— Prompt —
Make an exact copy of all the data, pictures excluded.

— Collected data —
#####

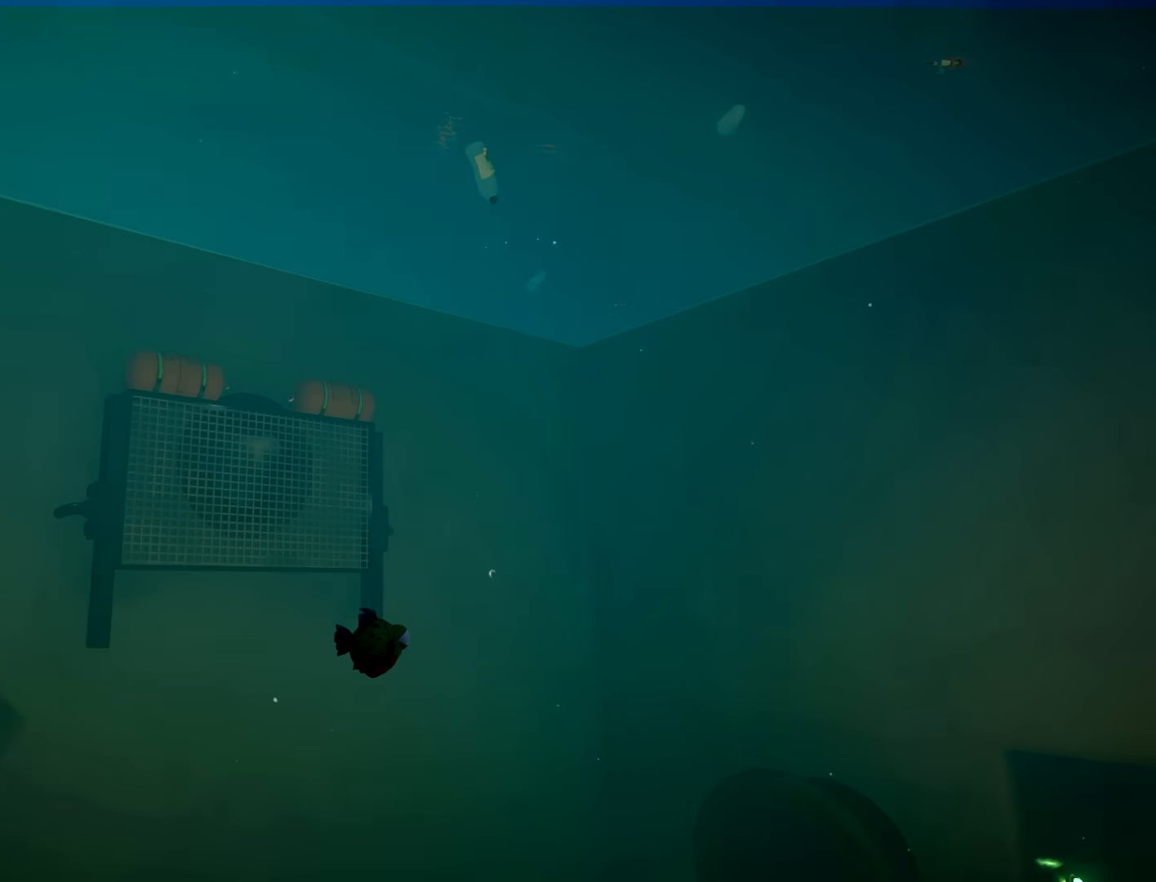
{"dt_ms": 500, "buttons": [], "left_stick": "up-right", "right_stick": "center", "button_events": []}
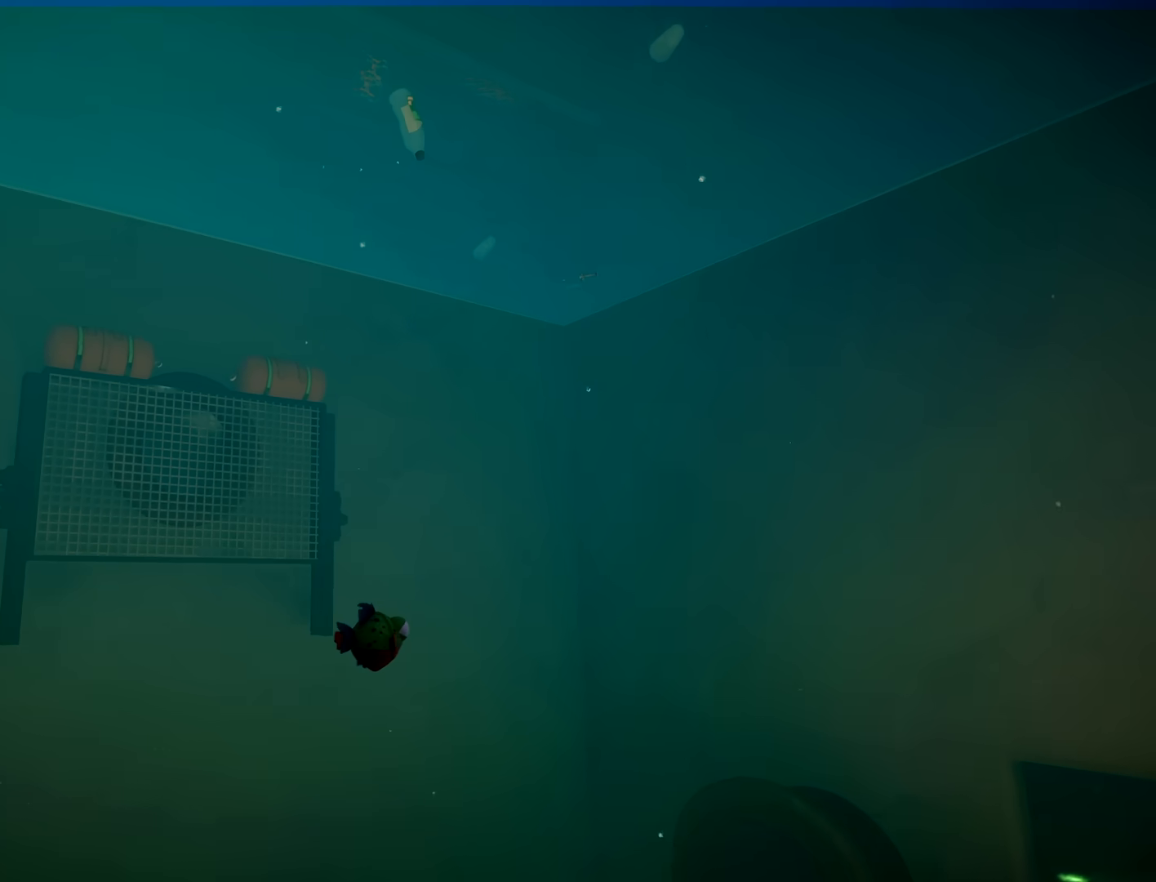
{"dt_ms": 500, "buttons": [], "left_stick": "up-left", "right_stick": "center", "button_events": []}
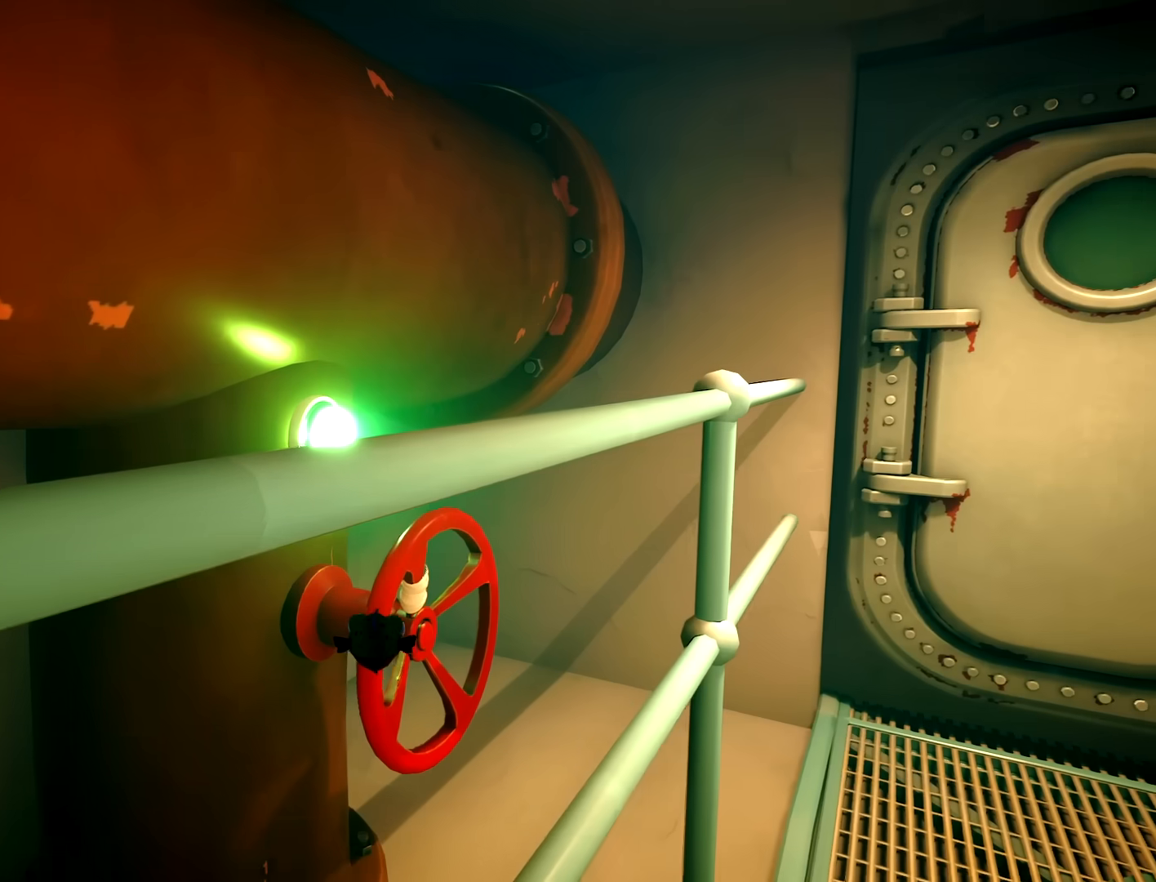
{"dt_ms": 500, "buttons": [], "left_stick": "down", "right_stick": "down", "button_events": []}
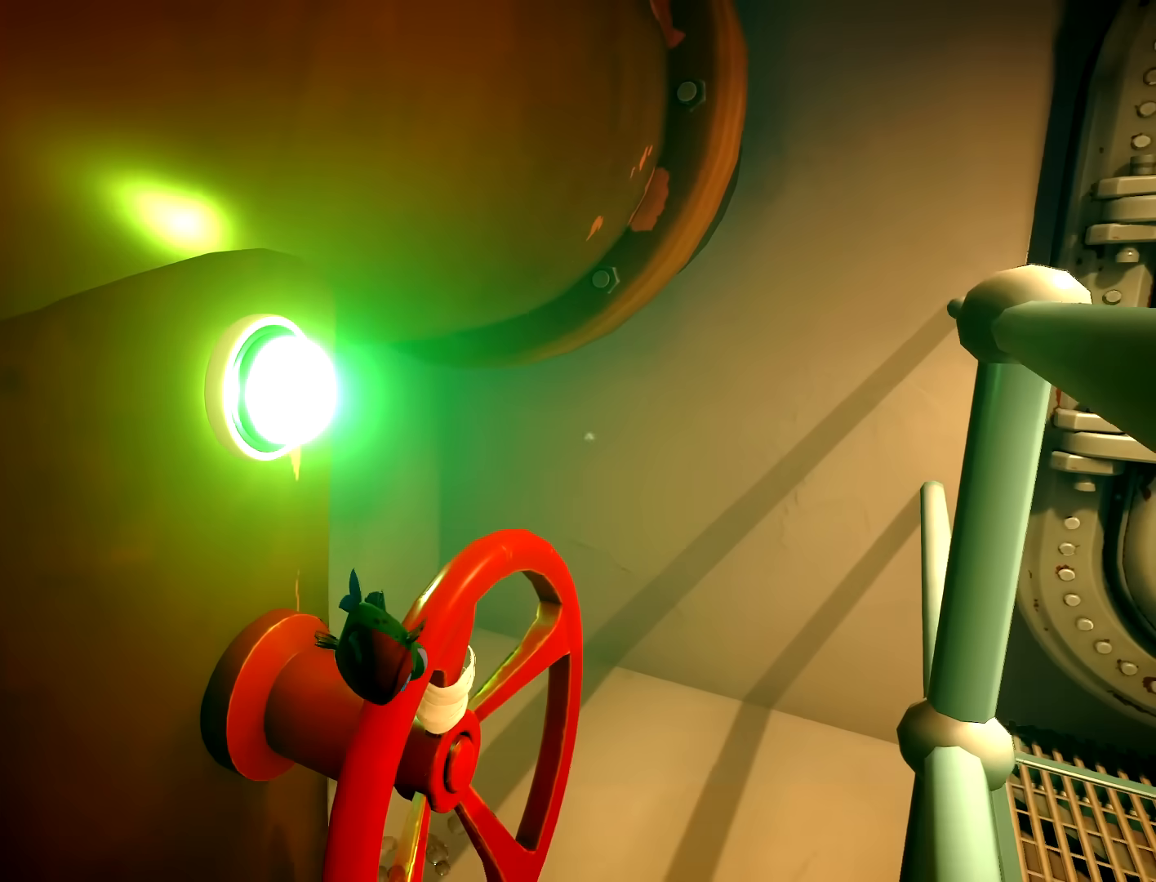
{"dt_ms": 500, "buttons": [], "left_stick": "down-left", "right_stick": "center", "button_events": []}
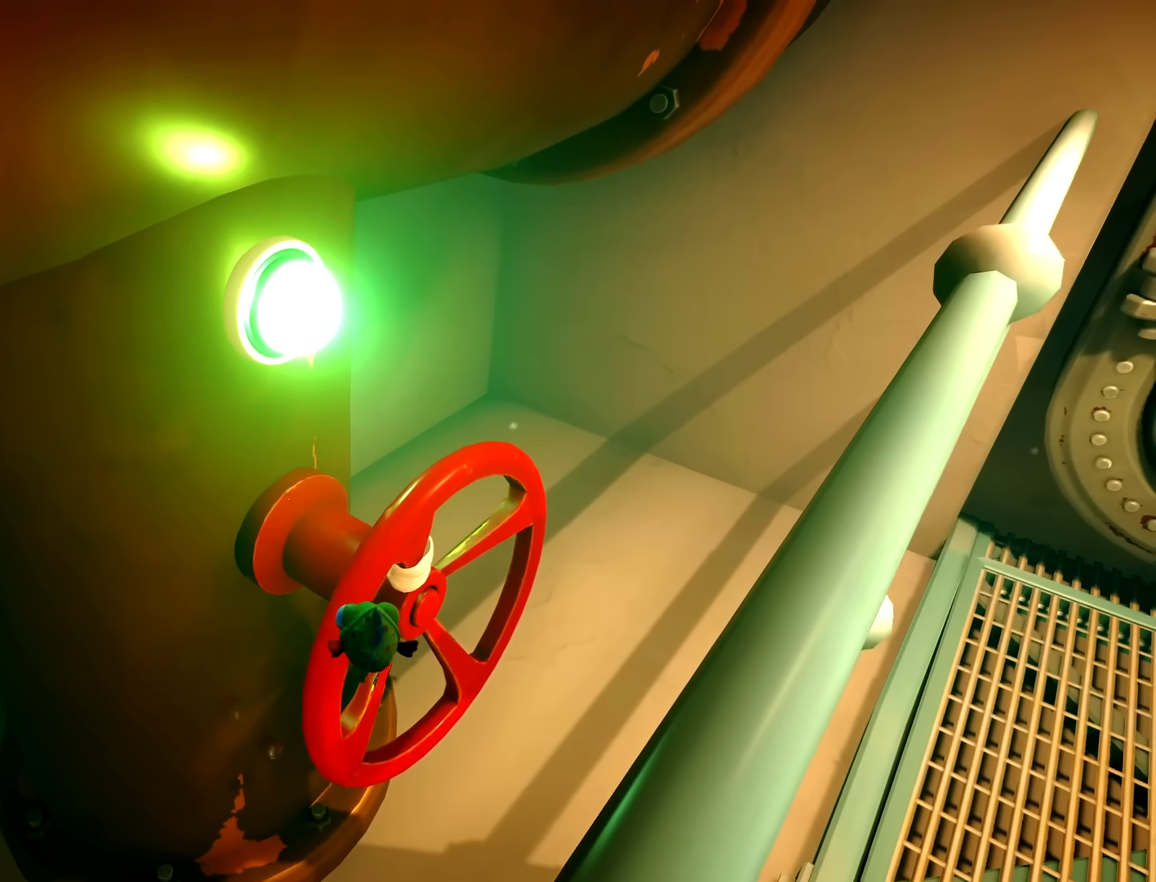
{"dt_ms": 500, "buttons": [], "left_stick": "down-left", "right_stick": "center", "button_events": []}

#####

— Solution —
{"dt_ms": 500, "buttons": [], "left_stick": "up-right", "right_stick": "center", "button_events": []}
{"dt_ms": 500, "buttons": [], "left_stick": "up-left", "right_stick": "center", "button_events": []}
{"dt_ms": 500, "buttons": [], "left_stick": "down", "right_stick": "down", "button_events": []}
{"dt_ms": 500, "buttons": [], "left_stick": "down-left", "right_stick": "center", "button_events": []}
{"dt_ms": 500, "buttons": [], "left_stick": "down-left", "right_stick": "center", "button_events": []}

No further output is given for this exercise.